Fredformer Model: Frequency-Aware Forecasting

Updated 12 February 2026

Fredformer is a Transformer-based framework that addresses frequency bias in time series forecasting by equalizing attention across low and high-frequency signal components.
It employs a frequency-domain processing pipeline with normalization and localized channel-wise attention to preserve critical signal details, achieving lower MSE on diverse benchmarks.
Its lightweight Nyström approximation variant enhances scalability in highly multivariate settings while reducing computational complexity with minimal accuracy loss.

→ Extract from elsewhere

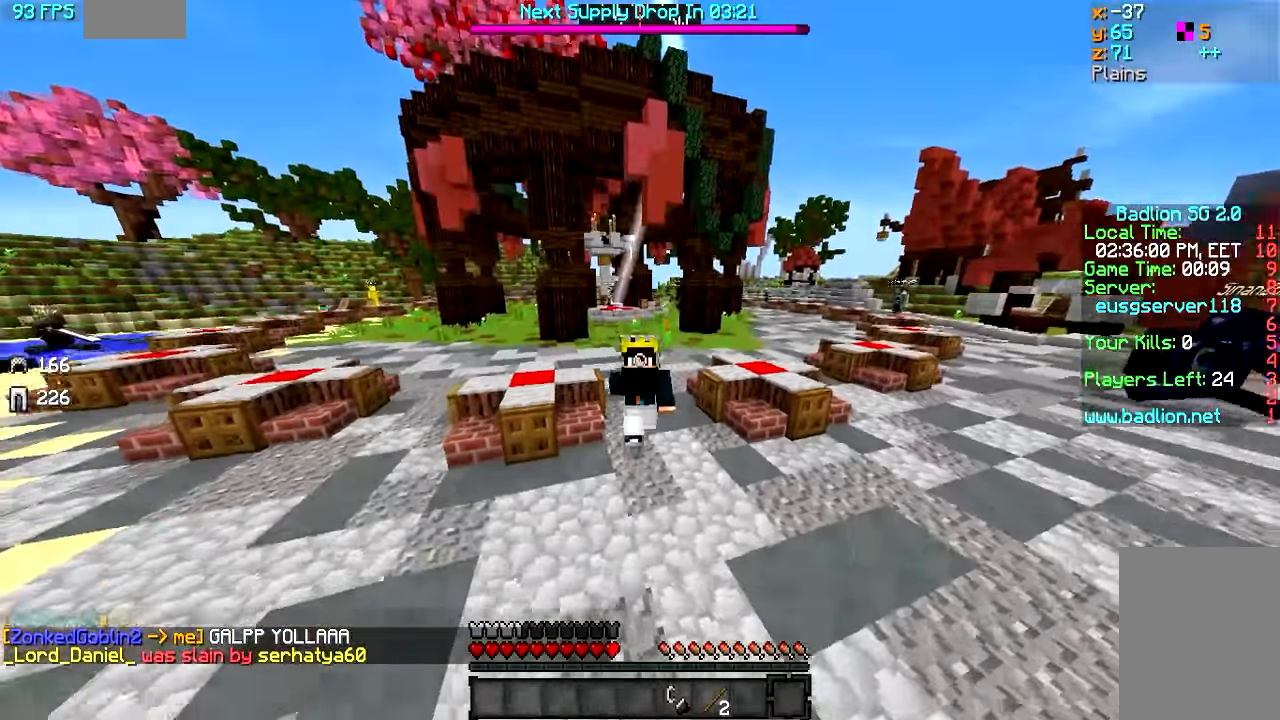
{"keys": ["w"], "mouse": ["left"], "events": [[450, "mouse_left", "down"]]}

Fredformer is a Transformer-based framework specifically designed to mitigate the frequency bias exhibited by mainstream Transformers in the context of time series forecasting. Standard Transformer models, despite their empirical success, consistently favor low-frequency, high-amplitude features while suppressing high-frequency, low-amplitude signal components. Fredformer introduces a frequency-domain processing pipeline involving normalization and localized channel-wise attention, equalizing the model's focus across frequency bands and preserving critical high-frequency information. A lightweight Nyström-approximated variant further enables scalability to highly multivariate settings while maintaining computational efficiency and competitive predictive accuracy (Piao et al., 2024).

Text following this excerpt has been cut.